Apple pie with vanilla ice creamProfiteroles with chocolate sauce
I swore I would never do this, but OMG! No, wait: Oh.My.God. That wasn't apple pie, it was a French apple tart with vertical rows of apples. They stood up like Napoleon's army. They were caramelized and dusted with powdered sugar. They should have come with a warning label. The noise level at our table increased as we tried to outdo each other in homage to that dish. The cream puffs were only slightly less impressing, and only because there's just something about apples & vanilla ice cream to the American palate. Yet the choux pastry was fluffy and airy. The cream filling ever so sweet. The chocolate sauce would have driven you to your knees.
 
I mentioned earlier the suffering of my fellow diners. How do you think I got such terrific photographs? Every time a plate came out, I forced everyone to wait while I lined up the perfect shot.
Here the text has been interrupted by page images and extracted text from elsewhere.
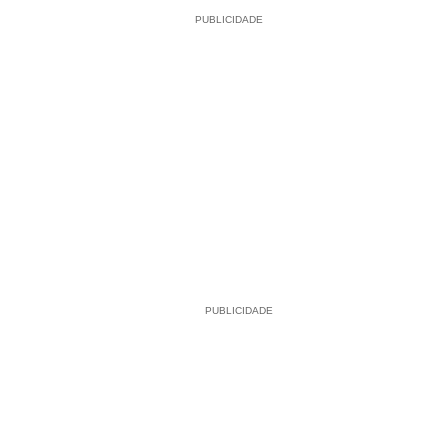
PUBLICIDADE
PUBLICIDADE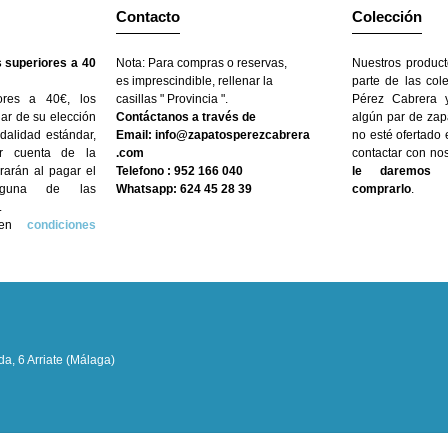
Contacto
Colección
 superiores a 40
Nota: Para compras o reservas,
Nuestros product
es imprescindible, rellenar la
parte de las col
ores a 40€, los
casillas " Provincia ".
Pérez Cabrera y
gar de su elección
Contáctanos a través de
algún par de zap
dalidad estándar,
Email: info@zapatosperezcabrera
no esté ofertado
r cuenta de la
.com
contactar con no
arán al pagar el
Telefono : 952 166 040
le daremos l
nguna de las
Whatsapp: 624 45 28 39
comprarlo
.
.
n en
condiciones
a, 6 Arriate (Málaga)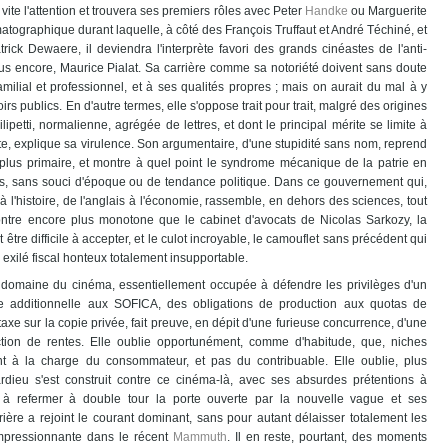
a vite l'attention et trouvera ses premiers rôles avec Peter
Handke
ou Marguerite
atographique durant laquelle, à côté des François Truffaut et André Téchiné, et
ck Dewaere, il deviendra l'interprète favori des grands cinéastes de l'anti-
plus encore, Maurice Pialat. Sa carrière comme sa notoriété doivent sans doute
ilial et professionnel, et à ses qualités propres ; mais on aurait du mal à y
rs publics. En d'autre termes, elle s'oppose trait pour trait, malgré des origines
ilipetti, normalienne, agrégée de lettres, et dont le principal mérite se limite à
te, explique sa virulence. Son argumentaire, d'une stupidité sans nom, reprend
 plus primaire, et montre à quel point le syndrome mécanique de la patrie en
lus, sans souci d'époque ou de tendance politique. Dans ce gouvernement qui,
 à l'histoire, de l'anglais à l'économie, rassemble, en dehors des sciences, tout
 montre encore plus monotone que le cabinet d'avocats de Nicolas Sarkozy, la
 être difficile à accepter, et le culot incroyable, le camouflet sans précédent qui
n exilé fiscal honteux totalement insupportable.
e domaine du cinéma, essentiellement occupée à défendre les privilèges d'un
iale additionnelle aux SOFICA, des obligations de production aux quotas de
 taxe sur la copie privée, fait preuve, en dépit d'une furieuse concurrence, d'une
ction de rentes. Elle oublie opportunément, comme d'habitude, que, niches
nt à la charge du consommateur, et pas du contribuable. Elle oublie, plus
dieu s'est construit contre ce cinéma-là, avec ses absurdes prétentions à
à refermer à double tour la porte ouverte par la nouvelle vague et ses
rière a rejoint le courant dominant, sans pour autant délaisser totalement les
impressionnante dans le récent
Mammuth
. Il en reste, pourtant, des moments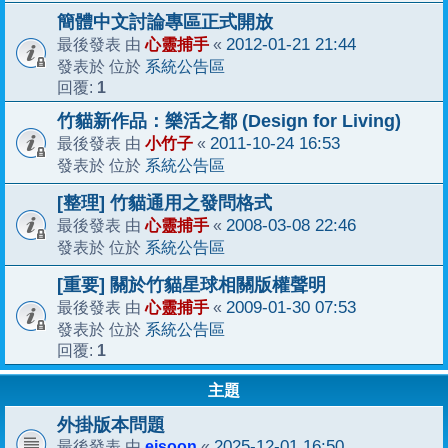
簡體中文討論專區正式開放
心靈捕手
2012-01-21 21:44
最後發表 由
«
系統公告區
發表於 位於
1
回覆:
竹貓新作品：樂活之都 (Design for Living)
小竹子
2011-10-24 16:53
最後發表 由
«
系統公告區
發表於 位於
[整理] 竹貓通用之發問格式
心靈捕手
2008-03-08 22:46
最後發表 由
«
系統公告區
發表於 位於
[重要] 關於竹貓星球相關版權聲明
心靈捕手
2009-01-30 07:53
最後發表 由
«
系統公告區
發表於 位於
1
回覆:
主題
外掛版本問題
ejsoon
2025-12-01 16:50
最後發表 由
«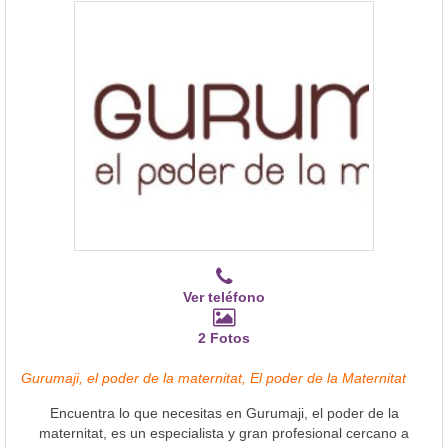
Ver teléfono
2 Fotos
Gurumaji, el poder de la maternitat, El poder de la Maternitat
Encuentra lo que necesitas en Gurumaji, el poder de la
maternitat, es un especialista y gran profesional cercano a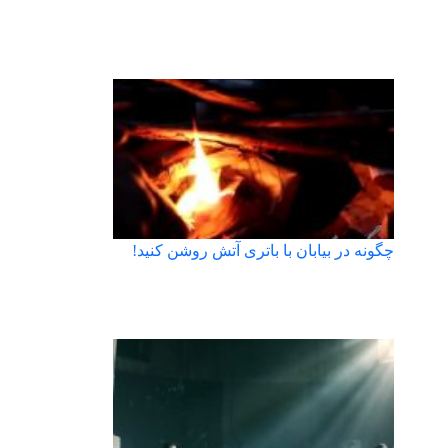
چگونه در بیابان با باتری آتش روشن کنید!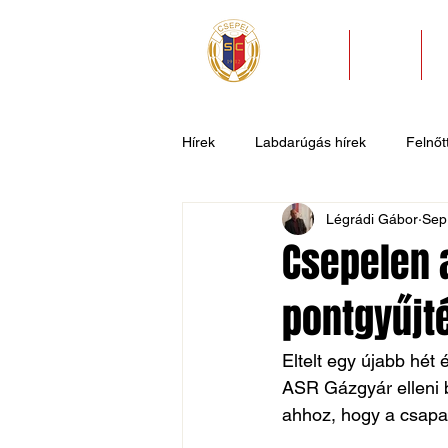
HÍREK
KLUB
Hírek
Labdarúgás hírek
Felnőtt
Légrádi Gábor
Sep
U11
U9
U7
Evezős
Csepelen a
pontgyűjt
Csepel SC II
Általános hírek
Eltelt egy újabb hét 
ASR Gázgyár elleni b
ahhoz, hogy a csapat 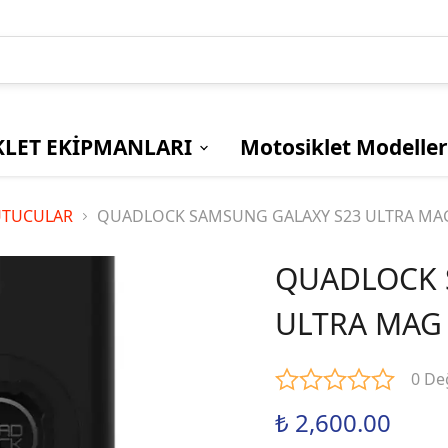
LET EKİPMANLARI
Motosiklet Modeller
GÜVENLİK
DİĞER
Bmw
SÜRÜCÜ
TELEFON
Ducati
UTUCULAR
QUADLOCK SAMSUNG GALAXY S23 ULTRA MAG
YELEKLERİ
AKSESUARLAR
KORUMALAR
TUTUCULAR
QUADLOCK 
Yamaha
MONTLAR
KASKLAR
ULTRA MAG 
SU GEÇİRMEZ
AÇIK KASKLAR
MONTLAR
KAPALI KASKLAR
0 De
YAZLIK / MEVSİMLİK
ÇENE AÇILIR
MONTLAR
KASKLAR
₺ 2,600.00
KADIN MONTLAR
KASK CAMLARI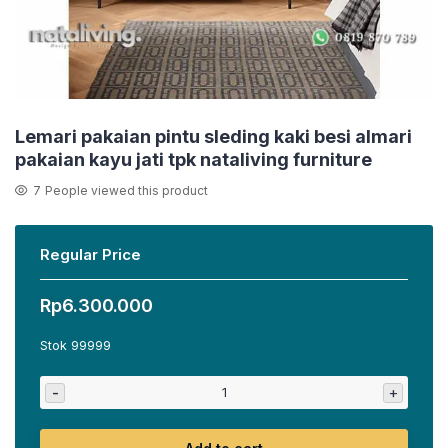
Lemari pakaian pintu sleding kaki besi almari
pakaian kayu jati tpk nataliving furniture
7
People viewed this product
Regular Price
Rp
6.300.000
Stok 99999
-
+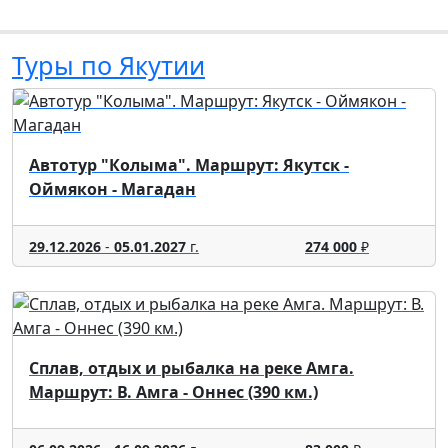
Туры по Якутии
Автотур "Колыма". Маршрут: Якутск -
Оймякон - Магадан
29.12.2026
-
05.01.2027
г.
274 000
₽
Сплав, отдых и рыбалка на реке Амга.
Маршрут: В. Амга - Оннес (390 км.)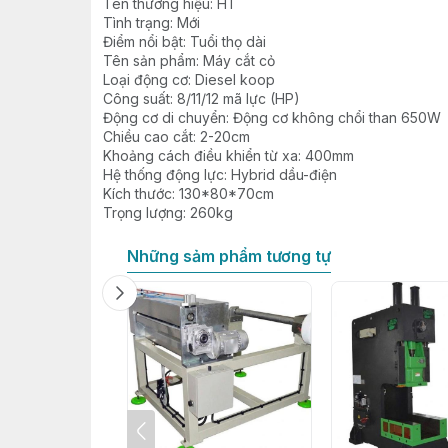
Tên thương hiệu: HT
Tình trạng: Mới
Điểm nổi bật: Tuổi thọ dài
Tên sản phẩm: Máy cắt cỏ
Loại động cơ: Diesel koop
Công suất: 8/11/12 mã lực (HP)
Động cơ di chuyển: Động cơ không chổi than 650W
Chiều cao cắt: 2-20cm
Khoảng cách điều khiển từ xa: 400mm
Hệ thống động lực: Hybrid dầu-điện
Kích thước: 130*80*70cm
Trọng lượng: 260kg
Những sảm phẩm tương tự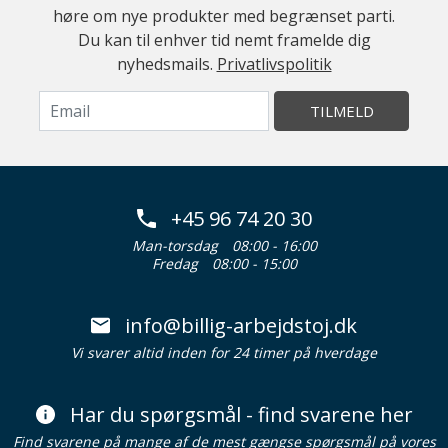
høre om nye produkter med begrænset parti.
Du kan til enhver tid nemt framelde dig
nyhedsmails.
Privatlivspolitik
TILMELD
+45 96 74 20 30
Man-torsdag
08:00 - 16:00
Fredag
08:00 - 15:00
info@billig-arbejdstoj.dk
Vi svarer altid inden for 24 timer på hverdage
Har du spørgsmål - find svarene her
Find svarene på mange af de mest gængse spørgsmål på vores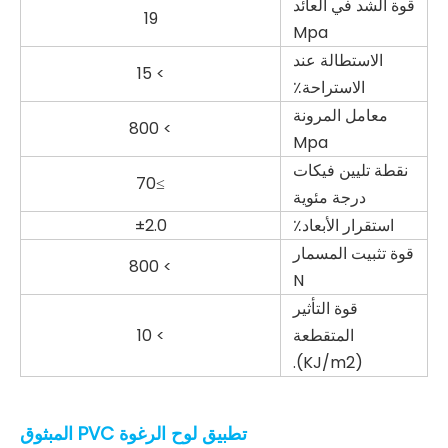
قوة الشد في العائد
19
Mpa
الاستطالة عند
> 15
الاستراحة٪
معامل المرونة
> 800
Mpa
نقطة تليين فيكات
≥70
درجة مئوية
استقرار الأبعاد٪
±2.0
قوة تثبيت المسمار
> 800
N
قوة التأثير
المتقطعة
> 10
(KJ/m2).
تطبيق لوح الرغوة PVC المبثوق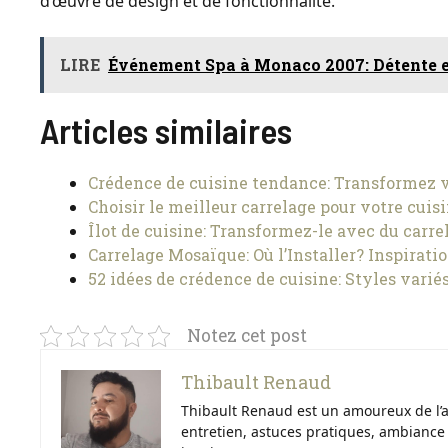
d’œuvre de design et de fonctionnalité.
LIRE
Événement Spa à Monaco 2007: Détente e
Articles similaires
Crédence de cuisine tendance: Transformez v
Choisir le meilleur carrelage pour votre cuisi
Îlot de cuisine: Transformez-le avec du carre
Carrelage Mosaïque: Où l’Installer? Inspiratio
52 idées de crédence de cuisine: Styles varié
Notez cet post
Thibault Renaud
Thibault Renaud est un amoureux de l’ar
entretien, astuces pratiques, ambiance e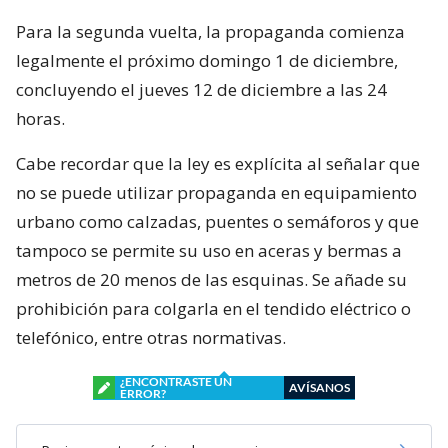
Para la segunda vuelta, la propaganda comienza
legalmente el próximo domingo 1 de diciembre,
concluyendo el jueves 12 de diciembre a las 24
horas.
Cabe recordar que la ley es explícita al señalar que
no se puede utilizar propaganda en equipamiento
urbano como calzadas, puentes o semáforos y que
tampoco se permite su uso en aceras y bermas a
metros de 20 menos de las esquinas. Se añade su
prohibición para colgarla en el tendido eléctrico o
telefónico, entre otras normativas.
¿ENCONTRASTE UN
AVÍSANOS
ERROR?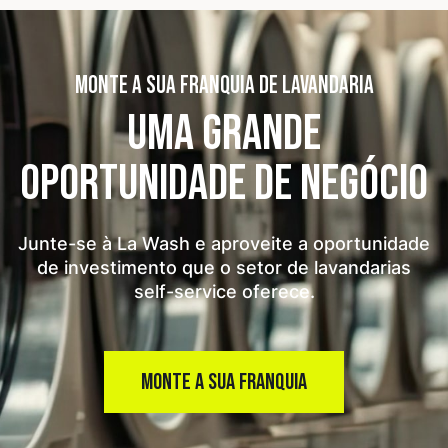
MONTE A SUA FRANQUIA DE LAVANDARIA
UMA GRANDE
OPORTUNIDADE
DE NEGÓCIO
Junte-se à La Wash e aproveite a oportunidade
de investimento que o setor de lavandarias
self-service oferece.
MONTE A SUA FRANQUIA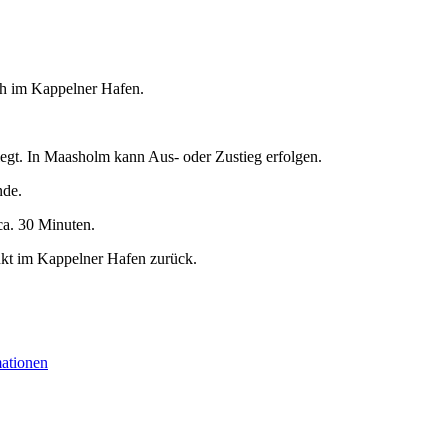
 h im Kappelner Hafen.
egt. In Maasholm kann Aus- oder Zustieg erfolgen.
nde.
ca. 30 Minuten.
nkt im Kappelner Hafen zurück.
mationen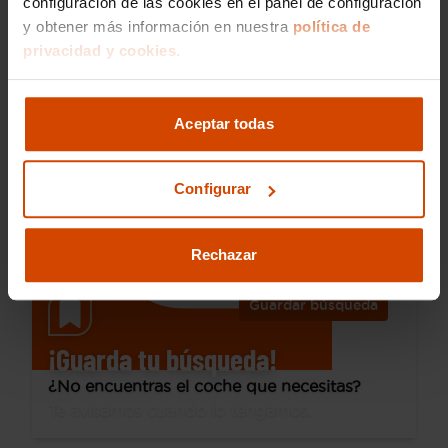
configuración de las cookies en el panel de configuración
y obtener más información en nuestra
política de
15.990 €
privacidad y cookies.
Desde 210 € /mes*
13.490 €
Volkswagen
T-Cross
Aceptar todas
Advance 1.0 TSI 81kW (110CV)
2023
101.943 km
Gasolina
Manual
Configurar
Fuenlabrada
Rechazar
Guardar búsqueda
¡Guarda tu búsqueda!
¿No encuentras el coche que necesitas?
Te avisamos cuando lo tengamos.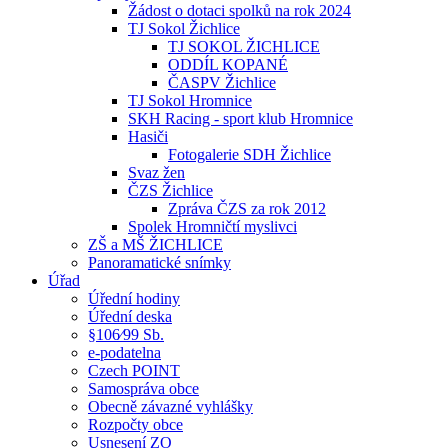
Žádost o dotaci spolků na rok 2024
TJ Sokol Žichlice
TJ SOKOL ŽICHLICE
ODDÍL KOPANÉ
ČASPV Žichlice
TJ Sokol Hromnice
SKH Racing - sport klub Hromnice
Hasiči
Fotogalerie SDH Žichlice
Svaz žen
ČZS Žichlice
Zpráva ČZS za rok 2012
Spolek Hromničtí myslivci
ZŠ a MŠ ŽICHLICE
Panoramatické snímky
Úřad
Úřední hodiny
Úřední deska
§106⁄99 Sb.
e-podatelna
Czech POINT
Samospráva obce
Obecně závazné vyhlášky
Rozpočty obce
Usnesení ZO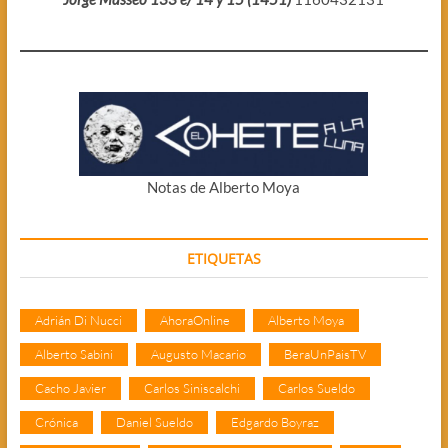
Notas de Alberto Moya
ETIQUETAS
Adrián Di Nucci
AhoraOnline
Alberto Moya
Alberto Sabini
Augusto Macario
BeraUnPaisTV
Cacho Javier
Carlos Siniscalchi
Carlos Sueldo
Crónica
Daniel Sueldo
Edgardo Boyraz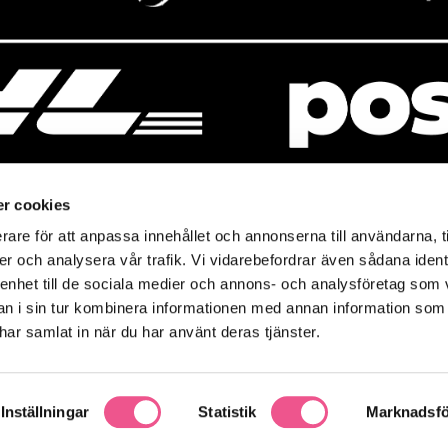
r cookies
rare för att anpassa innehållet och annonserna till användarna, t
resso
Mitt Baresso
er och analysera vår trafik. Vi vidarebefordrar även sådana ident
Magasin
Baresso Family
 enhet till de sociala medier och annons- och analysföretag som 
so.se
Mitt konto
 i sin tur kombinera informationen med annan information som
icy
e har samlat in när du har använt deras tjänster.
Ändra cookieinställningar
policy
Inställningar
Statistik
Marknadsfö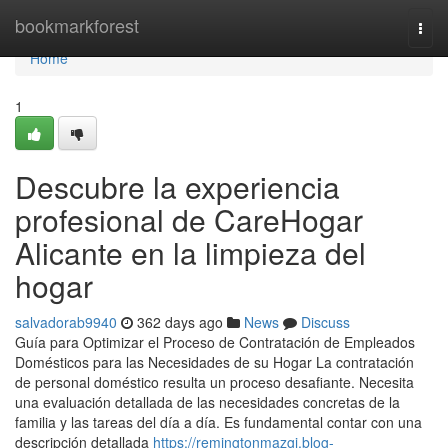
Home
bookmarkforest
Togg
navi
Home
1
Descubre la experiencia
profesional de CareHogar
Alicante en la limpieza del
hogar
salvadorab9940
362 days ago
News
Discuss
Guía para Optimizar el Proceso de Contratación de Empleados
Domésticos para las Necesidades de su Hogar La contratación
de personal doméstico resulta un proceso desafiante. Necesita
una evaluación detallada de las necesidades concretas de la
familia y las tareas del día a día. Es fundamental contar con una
descripción detallada
https://remingtonmazgj.blog-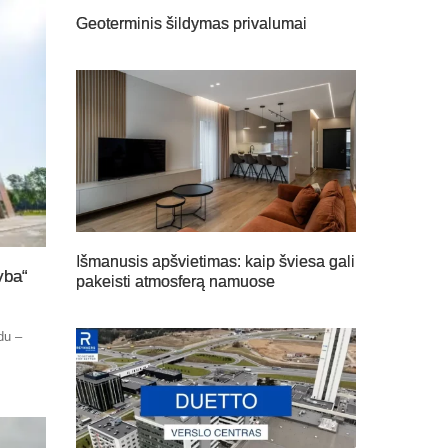
Geoterminis šildymas privalumai
Išmanusis apšvietimas: kaip šviesa gali
yba“
pakeisti atmosferą namuose
du –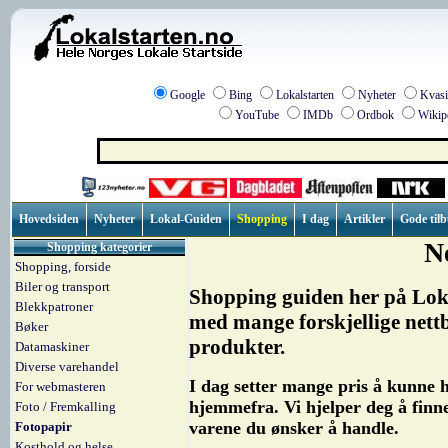
Google
Bing
Lokalstarten
Nyheter
Kvasi
YouTube
IMDb
Ordbok
Wikip
Hovedsiden
Nyheter
Lokal-Guiden
Shopping
I dag
Artikler
Gode til
N
Shopping kategorier
Shopping, forside
Biler og transport
Shopping guiden her på Loka
Blekkpatroner
med mange forskjellige nettb
Bøker
produkter.
Datamaskiner
Diverse varehandel
I dag setter mange pris å kunne h
For webmasteren
hjemmefra. Vi hjelper deg å finn
Foto / Fremkalling
varene du ønsker å handle.
Fotopapir
Kosthold og helse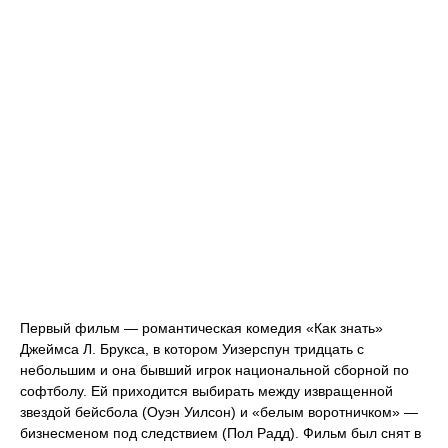
Первый фильм — романтическая комедия «Как знать»
Джеймса Л. Брукса, в котором Уизерспун тридцать с
небольшим и она бывший игрок национальной сборной по
софтболу. Ей приходится выбирать между извращенной
звездой бейсбола (Оуэн Уилсон) и «белым воротничком» —
бизнесменом под следствием (Пол Радд). Фильм был снят в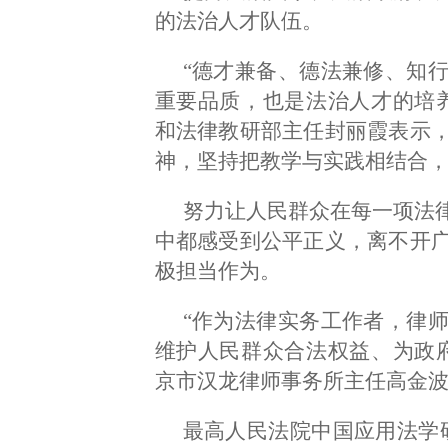
的法治人才队伍。
“德才兼备、德法兼修、知
重要品质，也是法治人才的培
和法律教研部主任封丽霞表示
神，坚持把教学与实践相结合
努力让人民群众在每一项法
中都感受到公平正义，离不开
极担当作为。
“作为法律实务工作者，律
维护人民群众合法权益、为政
京市汉龙律师事务所主任高金
最高人民法院中国应用法学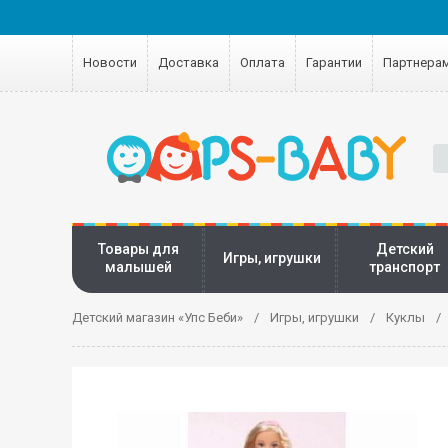
Новости
Доставка
Оплата
Гарантии
Партнера
Товары для
Детский
Игры, игрушки
малышей
транспорт
Детский магазин «Упс Беби»
Игры, игрушки
Куклы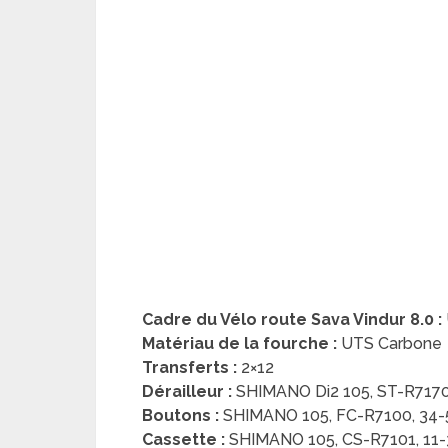
Cadre du Vélo route Sava Vindur 8.0 :
Matériau de la fourche :
UTS Carbone
Transferts :
2×12
Dérailleur :
SHIMANO Di2 105, ST-R7170,
Boutons :
SHIMANO 105, FC-R7100, 34-
Cassette :
SHIMANO 105, CS-R7101, 11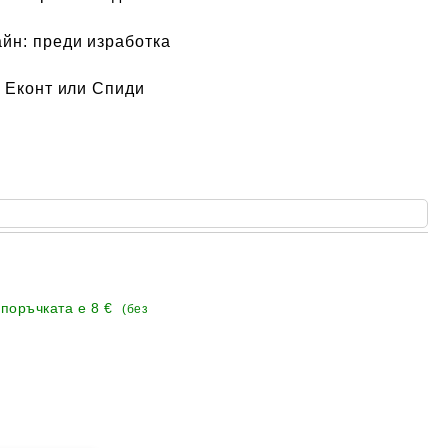
айн:
преди изработка
 Еконт или Спиди
 поръчката е
8 €
(без
Добави в желани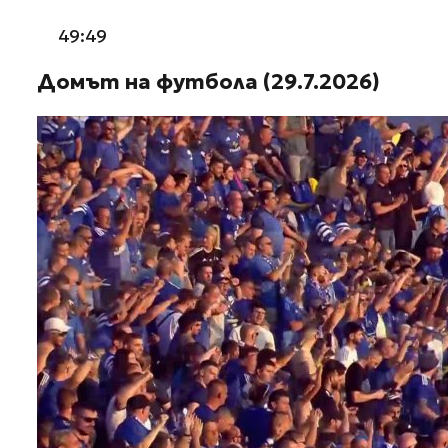
49:49
Домът на футбола (29.7.2026)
Nibbling was prohibited and enforced under threat of bodily harm. And yet, uncomplaining, my pals endured my fastidiousness. In recompense, I picked up the tab. Worth every bite, do-over, and penny!
 
Buena Vista Bistro
4582 NE 2nd Avenue
Miami, FL 33137
305-456-5909

Open 11am - midnight, Tuesday through Sunday; 1pm - midnight Mondays. Virtually every entrée is under $20, and there's an enviable French and American wine list.
 
Buena Vista Bistro facadeBuena Vista Bistro wine racksBuena Vista Bistro interior
 
 
Bon appétit - Blog O. Food
 
 
* "Like Water For Chocolate" and "Big Night" are the other two entries rounding out my ruling body of three.